Representing 350 Eurobodalla, emergency department nurse Niall O’Donnell said he is very concerned about the health impact of climate emergencies.

“The future is going to be dependent on what local groups like this can do,” O’Donnell said. “All these folks who are working day in and day out to try and make a difference are getting some results.”

O’Donnell praised the Newcastle blockade and the local people who searched for greater gliders and got two logging coupes shut down just north of us. “Locally SHASA have created this heat haven for the community,” he said, pointing to the church’s Red Door Hall.

“You’re here showing up and that makes a big difference as well,” he told the crowd.

St John’s Church rector Reverend Linda Chapman said, “the climate crisis is affecting our emotional and mental health and it’s affecting our physical health.”

Rev Chapman quoted a Lancet study which reported a shocking increase in heat related deaths due to climate change and warned of an increase in life threatening diseases and food insecurity.
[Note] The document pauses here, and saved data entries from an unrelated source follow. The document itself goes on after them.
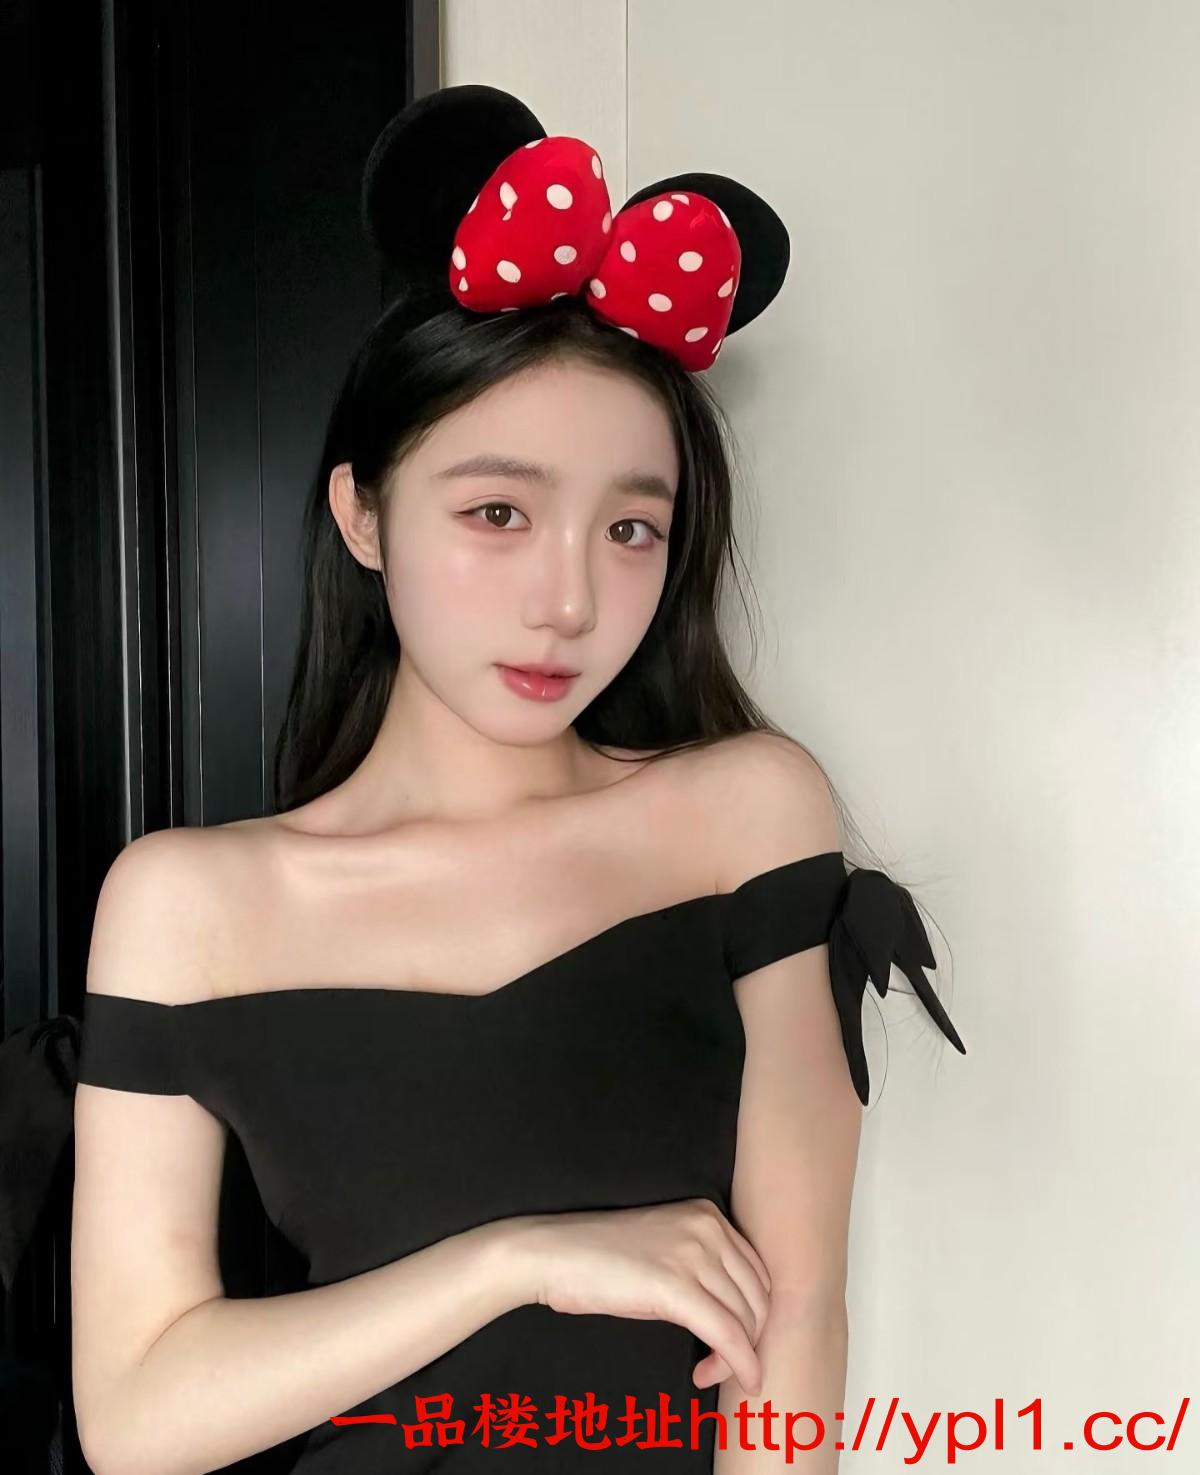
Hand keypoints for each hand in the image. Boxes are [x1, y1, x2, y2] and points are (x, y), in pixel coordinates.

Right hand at [509, 1197, 770, 1394]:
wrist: (552, 1253)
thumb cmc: (599, 1259)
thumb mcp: (663, 1251)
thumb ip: (701, 1269)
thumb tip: (733, 1318)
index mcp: (708, 1215)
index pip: (756, 1274)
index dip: (752, 1316)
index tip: (732, 1342)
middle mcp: (709, 1227)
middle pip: (758, 1297)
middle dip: (749, 1340)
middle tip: (718, 1365)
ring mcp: (694, 1254)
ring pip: (745, 1319)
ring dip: (736, 1357)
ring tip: (707, 1372)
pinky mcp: (676, 1285)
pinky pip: (727, 1335)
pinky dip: (738, 1365)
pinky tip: (730, 1382)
Rev Chapman said, “people might feel grief, anger and might even feel despair, but we need hope. Hope is active, it is muscular and it is fostered by communities like this, it is fostered by collective action, by coming together.”

“We ring the bell 28 times to signify our call to action by the Australian government and our hopeful expectation of this climate conference,” Rev Chapman said.

After ringing the St John’s bell, people wrote their asks of the Australian government on a large scroll that will be delivered to our local MP Fiona Phillips.